In short, the franchise has found itself stuck in the terrible teens, and by all accounts, the last couple of years have been more terrible for this franchise than most: reports surfaced of disastrous test screenings, reshoots and a release date change for Harry Potter and the Half-Blood Prince, which allowed Robert Pattinson, Potter cast-off and star of last winter's replacement tween-fave Twilight, to overtake Daniel Radcliffe as the unthreatening teen pin-up de nos jours. Certainly, the omens didn't look good: the poster shorthand HP6 makes the film sound like the latest in a particular line of photocopiers, although that wouldn't be entirely inapt for a series that has previously appeared content to Xerox whole pages and subplots from the sacred Rowling texts without modulation; audiences gathered globally to watch a book, rather than experience a film. (Compare any of those early films to the unfettered and immersive imagination on display in Coraline, and you can see the Potter films' limitations as movies.)
The resulting film remains choppy and disjointed, and dependent upon the prior knowledge that might smooth the cracks between its episodic chunks of plot, but it also forms tribute to the sporadic power of a particular kind of corporate thinking: a demonstration of how a reportedly failing industrial process could be turned round to arrive at a product that is wholly functional - no mean feat in a summer of cash-ins and rip-offs - and which even, in its closing stages, starts to attain the proportions of something rather distinctive and striking.
Perhaps it's the return of screenwriter Steve Kloves, absent from 2007's very ordinary Order of the Phoenix, who has some experience of compressing several hundred pages of Rowlingprose into a 150-page script, and whose track record as a writer-director (The Fabulous Baker Boys, Flesh and Bone) hints at an affinity with atmospheric, even adult material. Half-Blood Prince is a film of gathering storms and newly tempestuous hormones, beginning with the collapse of the Millennium Bridge, a rare excursion into the world beyond Hogwarts, and an early sign that lives will be at stake with all this magic flying around. There's plenty to set wands twitching elsewhere, too, not least an intensifying of relations between Rupert Grint's Ron and Emma Watson's Hermione, and the death of one key character: for the first time, our young wizard hero will get his nose bloodied and his feet wet.

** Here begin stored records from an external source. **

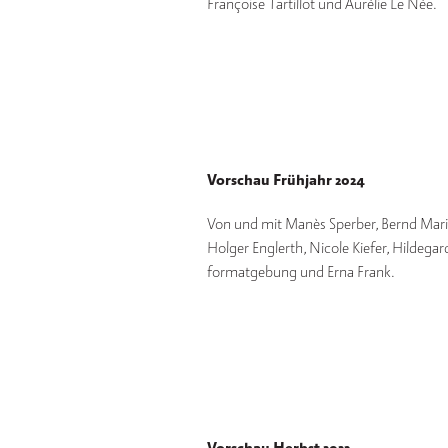
Françoise Tartillot und Aurélie Le Née.
Vorschau Frühjahr 2024
Von und mit Manès Sperber, Bernd Marin,
Holger Englerth, Nicole Kiefer, Hildeg
formatgebung und Erna Frank.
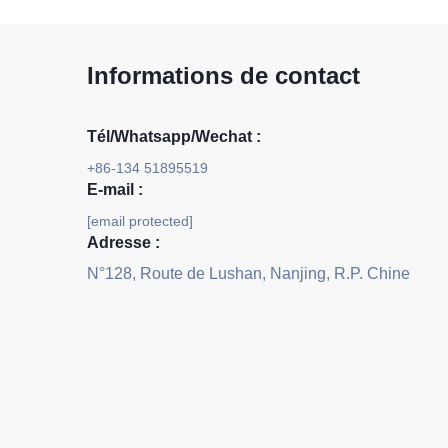
Informations de contact
Tél/Whatsapp/Wechat :
+86-134 51895519
E-mail :
[email protected]
Adresse :
N°128, Route de Lushan, Nanjing, R.P. Chine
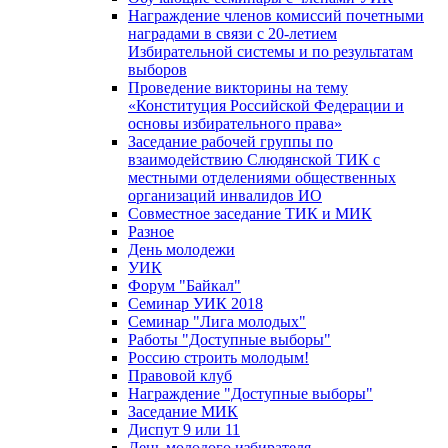
Награждение членов комиссий почетными
наградами в связи с 20-летием
Избирательной системы и по результатам
выборов
Проведение викторины на тему
«Конституция Российской Федерации и
основы избирательного права»
Заседание рабочей группы по
взаимодействию Слюдянской ТИК с
местными отделениями общественных
организаций инвалидов ИО
Совместное заседание ТИК и МИК
Разное
День молодежи
УИК
Форум "Байкал"
Семинар УИК 2018
Семинар "Лига молодых"
Работы "Доступные выборы"
Россию строить молодым!
Правовой клуб
Награждение "Доступные выборы"
Заседание МИК
Диспут 9 или 11
День молодого избирателя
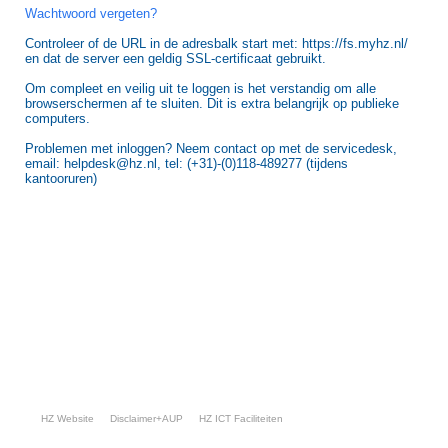
Wachtwoord vergeten?
Controleer of de URL in de adresbalk start met: https://fs.myhz.nl/
en dat de server een geldig SSL-certificaat gebruikt.
Om compleet en veilig uit te loggen is het verstandig om alle
browserschermen af te sluiten. Dit is extra belangrijk op publieke
computers.
Problemen met inloggen? Neem contact op met de servicedesk,
email: helpdesk@hz.nl, tel: (+31)-(0)118-489277 (tijdens
kantooruren)
HZ Website
Disclaimer+AUP
HZ ICT Faciliteiten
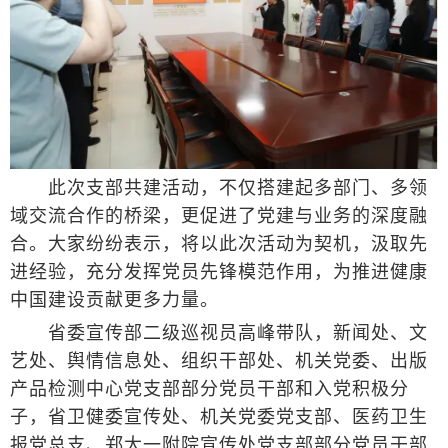
此次支部共建活动，不仅搭建起多部门、多领
域交流合作的桥梁，更促进了党建与业务的深度融
合。大家纷纷表示，将以此次活动为契机，汲取先
进经验，充分发挥党员先锋模范作用，为推进健康
中国建设贡献更多力量。
省委宣传部二级巡视员高峰带队，新闻处、文
艺处、舆情信息处、组织干部处、机关党委、出版
产品检测中心党支部部分党员干部和入党积极分
子，省卫健委宣传处、机关党委党支部、医药卫生
报党总支、郑大一附院宣传处党支部部分党员干部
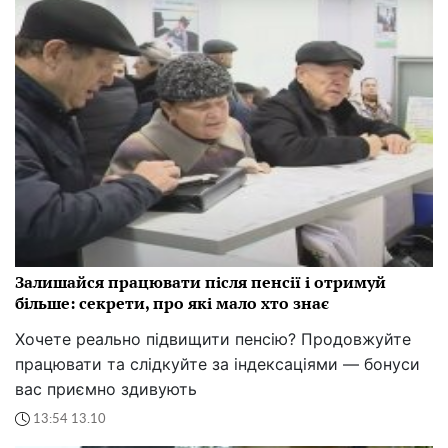
Залишайся працювати після пенсії і отримуй
більше: секрети, про які мало хто знає
Хочете реально підвищити пенсію? Продовжуйте
працювати та слідкуйте за індексаціями — бонуси
вас приємно здивують
13:54 13.10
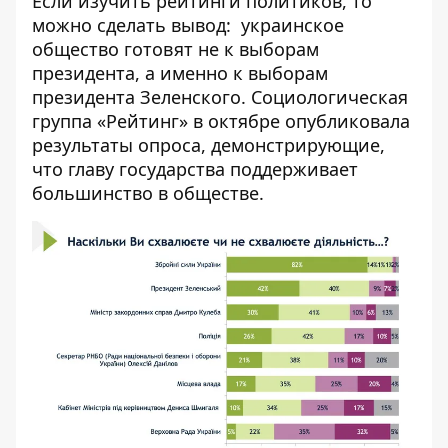
Если изучить рейтинги политиков, то
можно сделать вывод: украинское
общество готовят не к выборам
президента, а именно к выборам
президента Зеленского. Социологическая
группа «Рейтинг» в октябре опубликовала
результаты опроса, демонстрирующие,
что главу государства поддерживает
большинство в обществе.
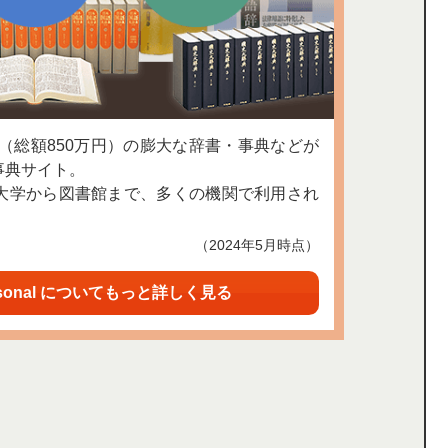
上（総額850万円）の膨大な辞書・事典などが
事典サイト。
大学から図書館まで、多くの機関で利用され
（2024年5月時点）
sonal についてもっと詳しく見る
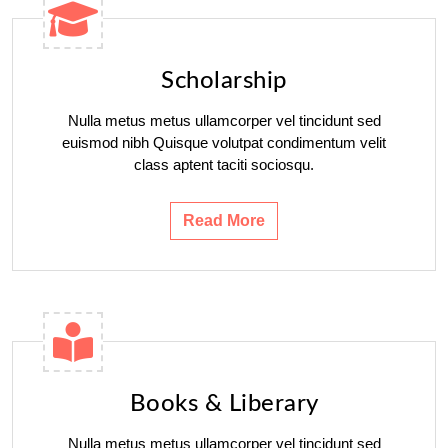
Scholarship
Nulla metus metus ullamcorper vel tincidunt sed
euismod nibh Quisque volutpat condimentum velit
class aptent taciti sociosqu.
Read More
Books & Liberary
Nulla metus metus ullamcorper vel tincidunt sed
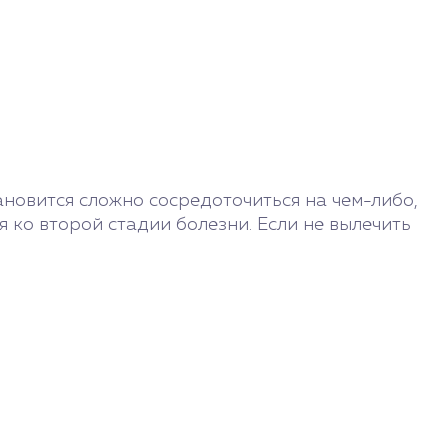
ановится сложно сосредоточиться на чем-либо,
ко второй стадии болезни. Если не вылечить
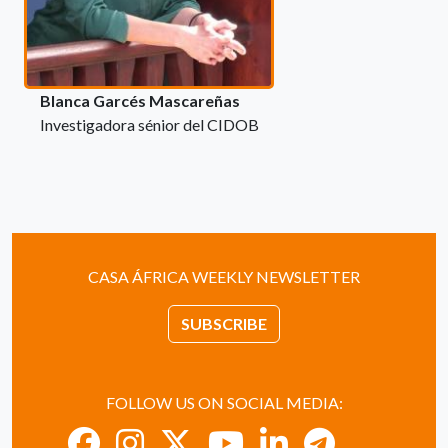
Blanca Garcés Mascareñas
Investigadora sénior del CIDOB
CASA ÁFRICA WEEKLY NEWSLETTER
SUBSCRIBE
FOLLOW US ON SOCIAL MEDIA:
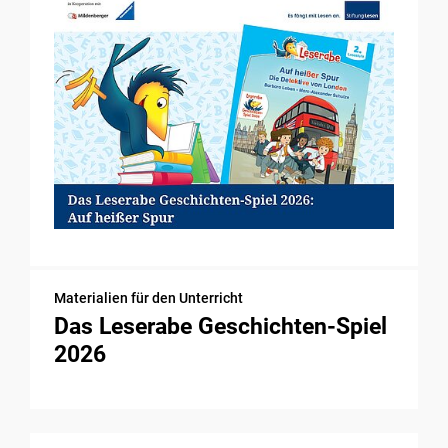
Materialien für den Unterricht
Das Leserabe Geschichten-Spiel
2026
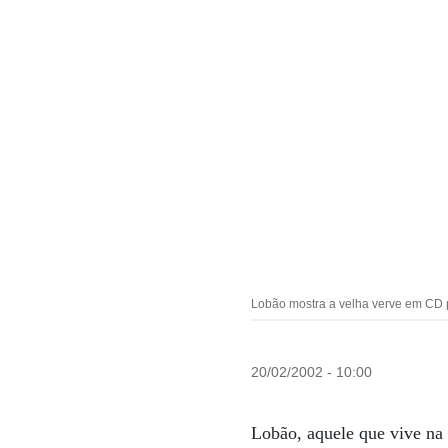
Lobão mostra a velha verve em CD 
20/02/2002 - 10:00
Lobão, aquele que vive na e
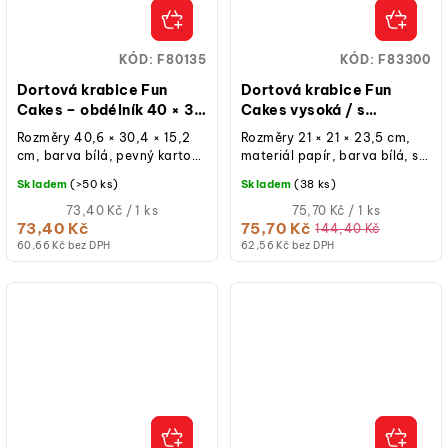
KÓD:
F80135
KÓD:
F83300
Dortová krabice Fun
Dortová krabice Fun
Cakes – obdélník 40 × 30
Cakes vysoká / s
× 15 cm
okýnkem / svatební – 21 ×
Rozměry 40,6 × 30,4 × 15,2
Rozměry 21 × 21 × 23,5 cm,
21 × 23,5 cm
cm, barva bílá, pevný karton,
materiál papír, barva bílá, s
oddělené víko,
průhledným okýnkem, víko +
Skladem
(>50 ks)
Skladem
(38 ks)
znovupoužitelná při běžném
dno + boční stěna odděleně,...
použití, balení 1 ks.
Měrná
Měrná
73,40 Kč / 1 ks
75,70 Kč / 1 ks
cena:
cena:
73,40 Kč
75,70 Kč
144,40 Kč
60,66 Kč bez DPH
62,56 Kč bez DPH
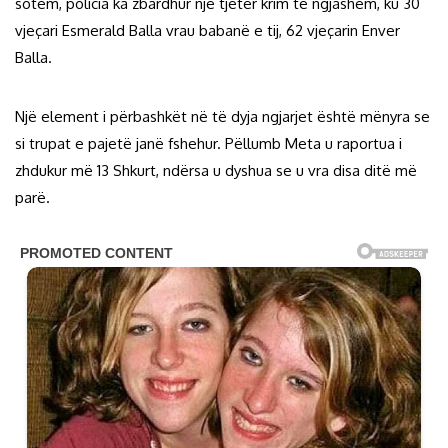
sotëm, policia ka zbardhur një tjetër krim të ngjashëm, ku 30
vjeçari Esmerald Balla vrau babanë e tij, 62 vjeçarin Enver
Balla.
Një element i përbashkët në të dyja ngjarjet është mënyra se
si trupat e pajetë janë fshehur. Pëllumb Meta u raportua i
zhdukur më 13 Shkurt, ndërsa u dyshua se u vra disa ditë më
parë.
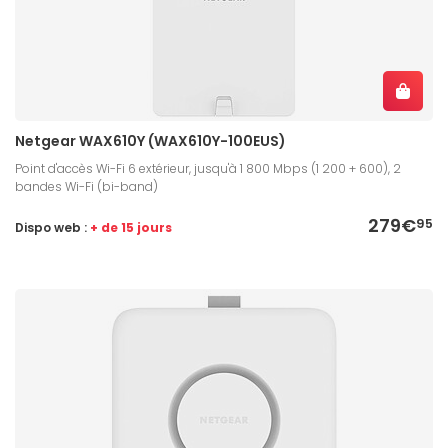
Netgear WAX610Y (WAX610Y-100EUS)
Point d'accès Wi-Fi 6 extérieur, jusqu'à 1 800 Mbps (1 200 + 600), 2
bandes Wi-Fi (bi-band)
279€
95
Dispo web :
+ de 15 jours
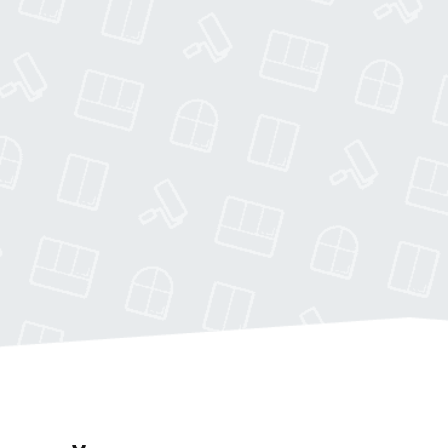
Клиент: Надежда Разина
Павелецкий проезд, дом 7
Номер договора:
856126
Стоимость:
10 300
р.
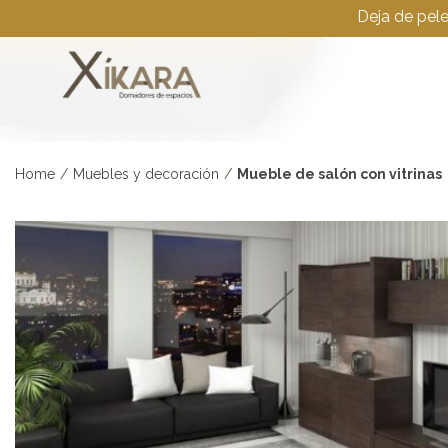
Deja de pel
Home
/
Muebles y decoración
/
Mueble de salón con vitrinas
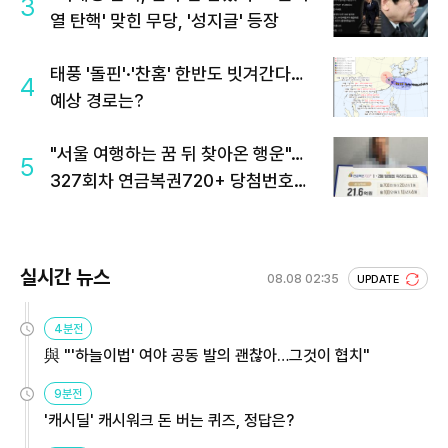
3
열 탄핵' 맞힌 무당, '성지글' 등장
태풍 '돌핀'·'찬홈' 한반도 빗겨간다…
4
예상 경로는?
"서울 여행하는 꿈 뒤 찾아온 행운"…
5
327회차 연금복권720+ 당첨번호조
회 주목
실시간 뉴스
08.08 02:35
UPDATE
4분전
與 "'하늘이법' 여야 공동 발의 괜찮아…그것이 협치"
9분전
'캐시딜' 캐시워크 돈 버는 퀴즈, 정답은?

Behind the camera, David Yates remains one of those safe pairs of hands mentioned earlier, although having him at the helm - rather than the American Chris Columbus, Mexico's Alfonso Cuaron, or the transatlantic wanderer Mike Newell - helps to underline the Englishness of the Potter world, which is one way of holding out against the homogenisation of culture these films represent. Together with the gifted cinematographer Bruno Delbonnel (French, but we'll let it slide), Yates mines rich seams of atmosphere from quaint country villages in the dead of night, slide-rule rows of terraced housing, snow-covered moors on which another of Harry's classmates will meet a terrible fate.
The Hogwarts scenes continue to play to the traditional strengths of the British film industry, both in their attention to detail in production and costume design (here evident in everything from defaced textbooks to a deceased arachnid; special mention must go to the blinking lioness hat adorning Luna Lovegood's head at one point) and a certain idiosyncrasy of performance: the most animated element isn't the filigree effects work, but the endlessly contorting features of Jim Broadbent as sottish potions professor Horace Slughorn, who drinks to forget.
There's something honourable in the way the producers have so far resisted the use of American guest stars whose names might add a further $50m to the overseas box office, and these choice character parts - Alan Rickman's Snape, here realising his destiny; Michael Gambon's Dumbledore; Helena Bonham Carter, filthily gorgeous as Bellatrix Lestrange - make the Potter films infinitely preferable to the noisily inhuman robotics of the Transformers/Terminator movies; indeed, without them, Half-Blood Prince's denouement wouldn't assume the tragic weight it undoubtedly, and somewhat unexpectedly, does.
It's just the kids I worry for. In their very Englishness, the Potter films have become governed by an excess of discipline - it's perhaps why so many parents, trying to get their offspring to settle down at night, have taken these books to heart - at the expense of much mischief or spontaneity. The three young leads have now settled comfortably into these roles, and convince entirely as a gang with their own secrets and shorthand; the film's freshest moments find Grint and Radcliffe goofing about in corridors and train carriages, trying to get away with things the cramped plotting wouldn't usually allow.
More of this would be welcome in the final instalments, but there are ominous signs Ron, Harry and Hermione are growing up resigned to their own good behaviour. Casting her eye over the principals at an early stage in Half-Blood Prince, Maggie Smith's Professor McGonagall wonders out loud, "Why is it always you three?" Grint's response - "I've been asking myself the same question for six years" - is both an unusual instance of self-awareness for this series, and marked by the weariness of a young actor who can't quite believe he's still wearing school uniform this far into his career.